Machine Learning Forecast

Mon, Apr 11, 2022

Fun with Forecasts

One of the goals when setting up scratchwork.xyz (blog series starts here) was to turn it into a framework that could be used with some fun machine learning models. After about two years of letting it collect data, I decided it was time to put some of that latent knowledge to work for me. How? By predicting the upcoming weather.

I chose to use a neural network, and programmed in Python with the Keras framework. The center of the model is a dual-layer Long Short Term Memory (LSTM) set with dropout. It’s multivariate, using several collected properties (temperature, humidity, wind speed, etc) of the past 7 days to predict the temperature of the next 2 days. Although it’s a relatively simple architecture, and it’s only trained for about 40 epochs (which is not a lot), I wasn’t going for ultra-precision: I was going for something that worked well enough for the time being. I won’t bore you with some of the various optimization strategies I tried, except to note that I found that the batch size used between updating the weights of the model had a much larger effect than I expected on the final weights.

Can I see the results?

Of course! If you go to scratchwork.xyz right now, you’ll see the model’s forecast temperature for the next two days, give-or-take (it only computes the forecast twice a day). You can compare it to the past weather that’s also plotted, to see if you think it looks reasonable.

Why not SARIMA?

SARIMA and related forecasting tools can have two major issues that I wanted to avoid: first, they’re typically univariate, so any information I have about the humidity, recent rainfall, etc., wouldn’t be taken into account. I don’t want to waste that data. Second, they can’t handle the random “it rained for 2 days straight and was 50 degrees both day and night” cases, because the periodicity is baked right in. LSTM learns periodicity, but it still has the capability (in theory) to capture the dynamics of those strange little weather interludes. For this application, neural networks offer big advantages over something like SARIMA.

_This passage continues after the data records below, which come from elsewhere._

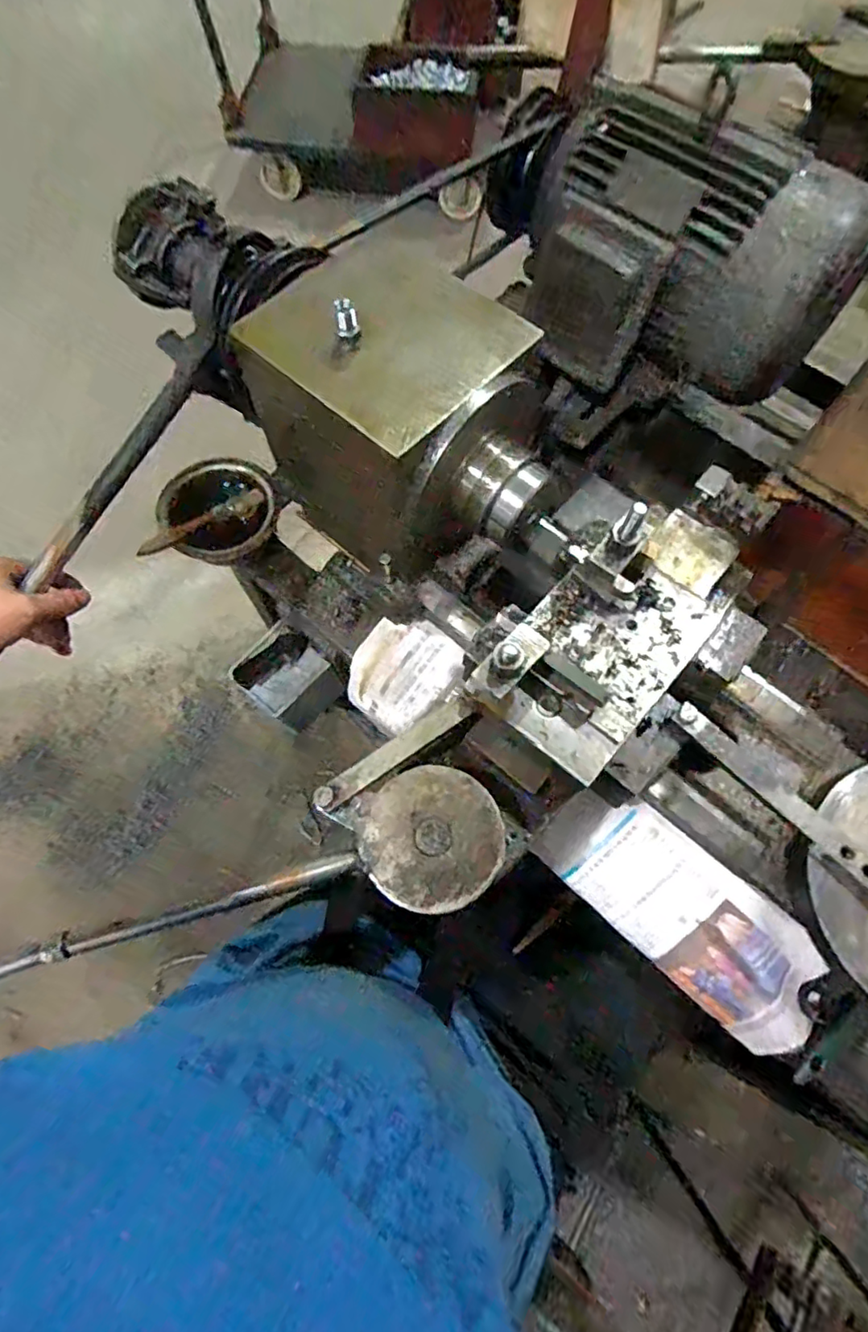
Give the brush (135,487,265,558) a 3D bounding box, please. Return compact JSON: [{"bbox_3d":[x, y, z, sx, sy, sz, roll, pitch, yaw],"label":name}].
[{"bbox_3d":[-0.256,-0.159,0.652,0.146,0.029,0.027,-33,71,-13],"label":"brush"}]

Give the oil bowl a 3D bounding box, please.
[{"bbox_3d":[-0.239,-0.179,0.661,0.120,0.041,0.123,-27,70,-11],"label":"oil bowl"}]

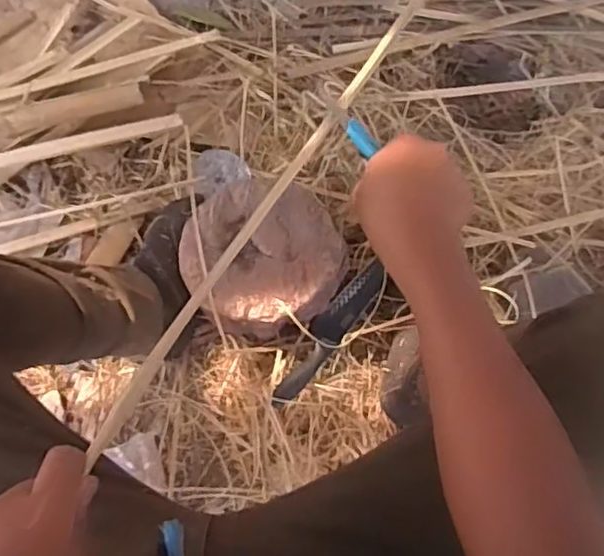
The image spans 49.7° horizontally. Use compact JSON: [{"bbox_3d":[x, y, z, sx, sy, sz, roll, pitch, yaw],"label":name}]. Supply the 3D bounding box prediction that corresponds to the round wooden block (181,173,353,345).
[{"bbox_3d":[-0.056,-0.023,0.893,0.213,0.116,0.195,1,67,-3],"label":"round wooden block"}]

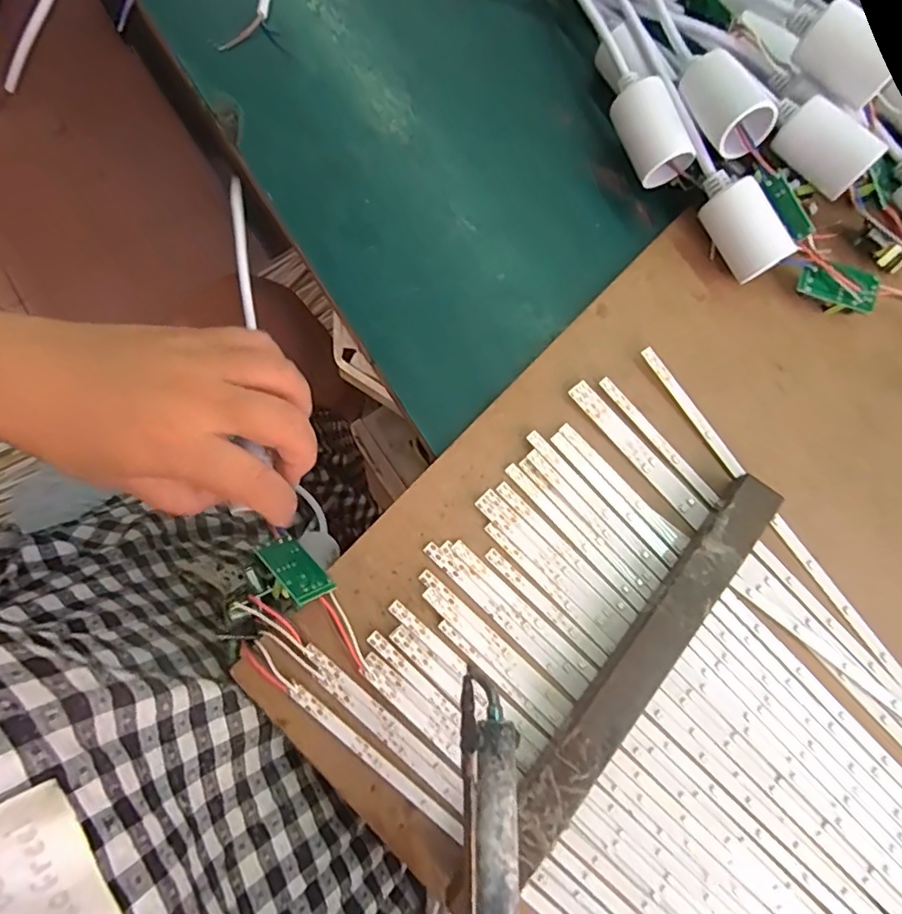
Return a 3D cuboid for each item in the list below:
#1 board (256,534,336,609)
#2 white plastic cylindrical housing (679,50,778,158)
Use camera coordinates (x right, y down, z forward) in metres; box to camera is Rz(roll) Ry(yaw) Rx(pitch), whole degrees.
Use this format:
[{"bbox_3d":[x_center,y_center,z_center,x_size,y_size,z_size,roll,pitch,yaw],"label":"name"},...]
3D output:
[{"bbox_3d":[-0.071,0.050,0.251,0.037,0.004,0.020,41,38,25],"label":"board"},{"bbox_3d":[0.133,-0.172,0.264,0.027,0.025,0.049,-17,79,-5],"label":"white plastic cylindrical housing"}]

Pretty good now, but what about when climate change hits?

Well, first of all, I probably won’t have it running by the time that becomes an issue. However, I did implement an automatic system that will continue to train on new data after it’s collected enough new information. Once a month, the weights will be adjusted based on newly-available inputs. This should hopefully continue to refine the model, and correct any climate-change-based drift. In case it goes haywire, the previous weights are also being saved.

Hmm, if I plugged in the history of stock prices…

Oh no. Please don’t do that if you’re someone who’s reading this post. You will lose your money.